• [TASK INPUTS]
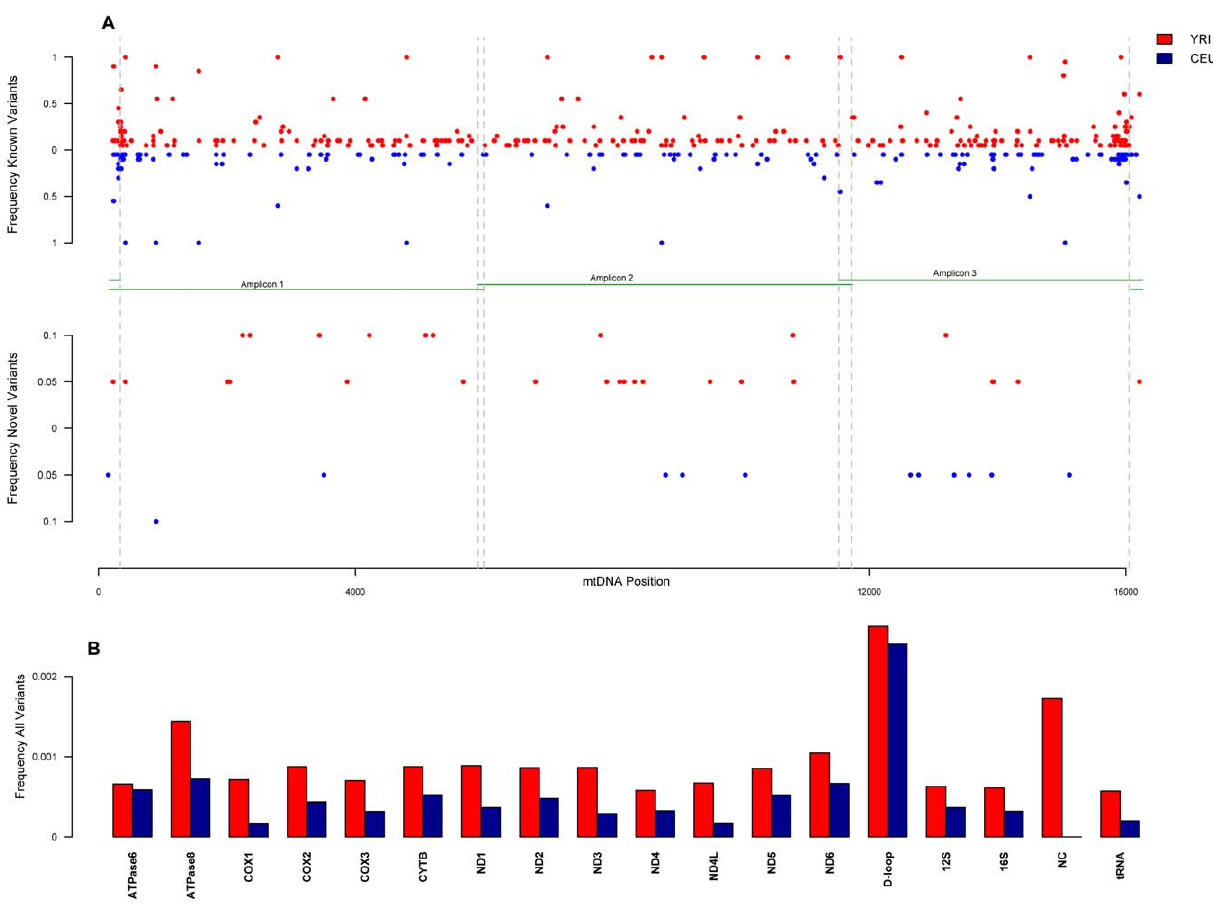
Figure 2. A. Frequency of polymorphic sites by population across the mitochondrial genome. The top portion of the figure shows the physical locations of the amplicons with overlap across the mtgenome; red and blue dots represent YRI and CEU samples, respectively. Frequency of known polymorphic sites for all samples by population showed on top, and frequency of novel polymorphic sites by population on bottom. The term ‘known’ refers to sites that are listed in mtDNA databases and the term ‘novel’ refers to sites that have not been previously described. B . Frequency of Polymorphic sites per mitochondrial genomic region . Red and blue bars represent YRI and CEU, respectively. Frequency was calculated by dividing the number of polymorphic sites found in each region by the length of that region and then dividing again by the sample size. Each site in a region was counted only once.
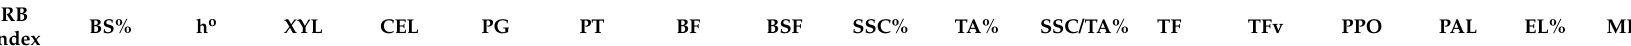
Table 1. Matrix showing Pearson’s correlation between the studied parameters of Superior Seedless grape, which was grown on four different rootstocks, during shelf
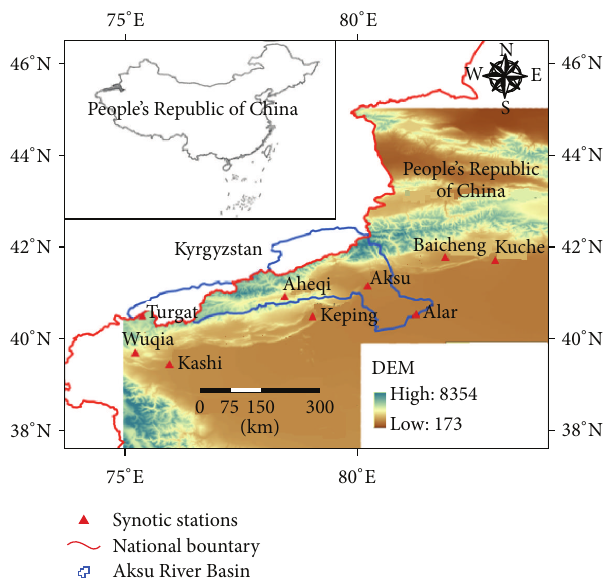
Figure 1: Location map of the 9 synoptic stations in Aksu River Basin of China.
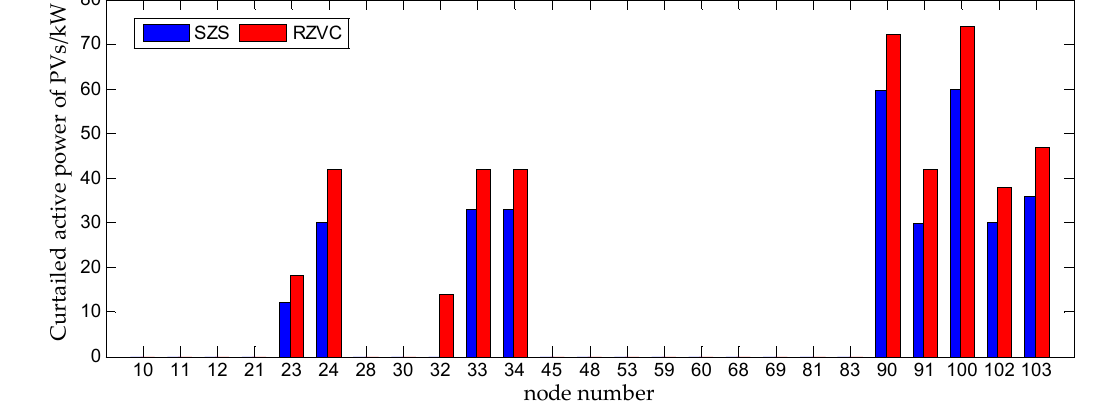
Figure 10. Curtailed active power of PV inverters under SZS and RZVC. Table 1. Comparison of the IPSO and GA.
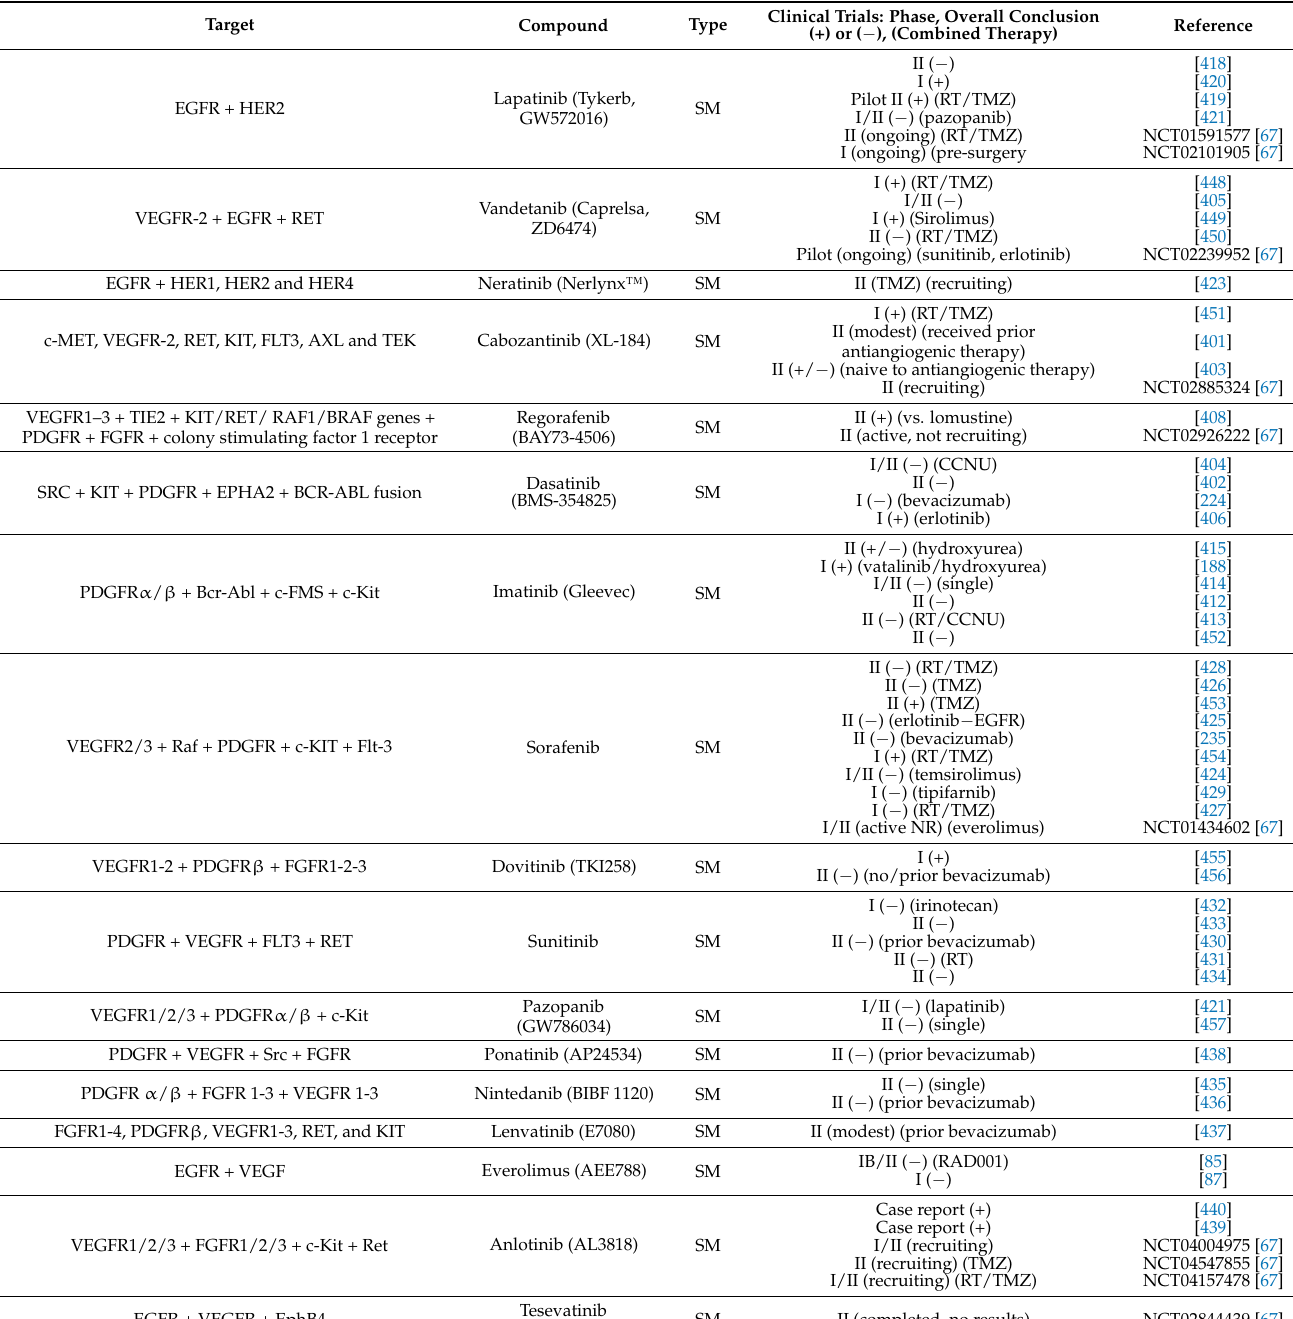
Table 9. Clinical trials on single agent multi-kinase inhibitors for GB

• [REQUIRED WORK] Would you copy each line above exactly as given, dropping any images?

• [ANSWER BELOW]
Figure 2. A. Frequency of polymorphic sites by population across the mitochondrial genome. The top portion of the figure shows the physical locations of the amplicons with overlap across the mtgenome; red and blue dots represent YRI and CEU samples, respectively. Frequency of known polymorphic sites for all samples by population showed on top, and frequency of novel polymorphic sites by population on bottom. The term ‘known’ refers to sites that are listed in mtDNA databases and the term ‘novel’ refers to sites that have not been previously described. B . Frequency of Polymorphic sites per mitochondrial genomic region . Red and blue bars represent YRI and CEU, respectively. Frequency was calculated by dividing the number of polymorphic sites found in each region by the length of that region and then dividing again by the sample size. Each site in a region was counted only once.
Table 1. Matrix showing Pearson’s correlation between the studied parameters of Superior Seedless grape, which was grown on four different rootstocks, during shelf
Figure 1: Location map of the 9 synoptic stations in Aksu River Basin of China.
Figure 10. Curtailed active power of PV inverters under SZS and RZVC. Table 1. Comparison of the IPSO and GA.
Table 9. Clinical trials on single agent multi-kinase inhibitors for GB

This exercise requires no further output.